If you want to see justice in action, go to DC Superior Court and look for the lawyers with the blue clipboards and a sign offering free help. They position themselves there for the 2 days a weeks dedicated to debt collection and are a counterpart to a sea of for-profit debt collectors. Picture this in Washington DC, where only 5% of residents get help with debt cases that disproportionately impact low-income people of color. The justice gap for people marginalized by debt is what led Ariel Levinson-Waldman to create Tzedek DC, a public interest nonprofit that advocates for just public policies.
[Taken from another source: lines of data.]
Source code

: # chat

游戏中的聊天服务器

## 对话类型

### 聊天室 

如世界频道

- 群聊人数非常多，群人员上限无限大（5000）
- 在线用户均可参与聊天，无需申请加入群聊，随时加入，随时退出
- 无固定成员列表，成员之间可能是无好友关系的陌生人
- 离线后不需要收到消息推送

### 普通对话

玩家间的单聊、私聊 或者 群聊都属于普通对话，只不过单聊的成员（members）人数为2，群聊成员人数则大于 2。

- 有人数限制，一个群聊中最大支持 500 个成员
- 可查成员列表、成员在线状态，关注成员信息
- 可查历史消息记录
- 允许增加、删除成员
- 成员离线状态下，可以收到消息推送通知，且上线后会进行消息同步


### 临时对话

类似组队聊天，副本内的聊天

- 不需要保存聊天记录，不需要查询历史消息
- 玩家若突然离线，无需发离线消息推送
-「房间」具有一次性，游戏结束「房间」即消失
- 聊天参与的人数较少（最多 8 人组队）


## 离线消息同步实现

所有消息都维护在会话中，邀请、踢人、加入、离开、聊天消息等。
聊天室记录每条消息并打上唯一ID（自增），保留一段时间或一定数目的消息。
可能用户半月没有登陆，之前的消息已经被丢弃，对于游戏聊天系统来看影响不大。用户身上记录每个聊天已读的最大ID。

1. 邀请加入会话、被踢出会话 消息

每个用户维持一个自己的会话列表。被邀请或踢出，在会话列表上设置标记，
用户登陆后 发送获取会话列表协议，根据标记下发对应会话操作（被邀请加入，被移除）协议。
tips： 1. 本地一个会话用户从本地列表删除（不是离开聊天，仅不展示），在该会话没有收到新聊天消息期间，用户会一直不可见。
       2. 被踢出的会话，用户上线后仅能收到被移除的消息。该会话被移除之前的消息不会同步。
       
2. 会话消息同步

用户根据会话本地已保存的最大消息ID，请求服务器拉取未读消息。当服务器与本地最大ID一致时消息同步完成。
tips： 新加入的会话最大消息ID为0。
Debt can have devastating consequences for people with a limited ability to repay. It can mean the suspension of a driver's license, leading people who need to drive to get to work or take kids to school to risk arrest by doing so. And non-payment of utility bills can lead to wage garnishment that makes it impossible for low-wage workers to pay rent. Judgements on permanent records create significant obstacles to employment, housing and credit. Tzedek DC is making debt-related policy a focus of the DC Council. Former clients are becoming advocates and telling their stories in Council hearings, a strategy that led to the lifting of license suspensions. Tzedek DC is based in the central Jewish tenet of seeking justice. It is making justice possible, in collaboration with a growing cohort of inter-faith partners, in DC and nationally.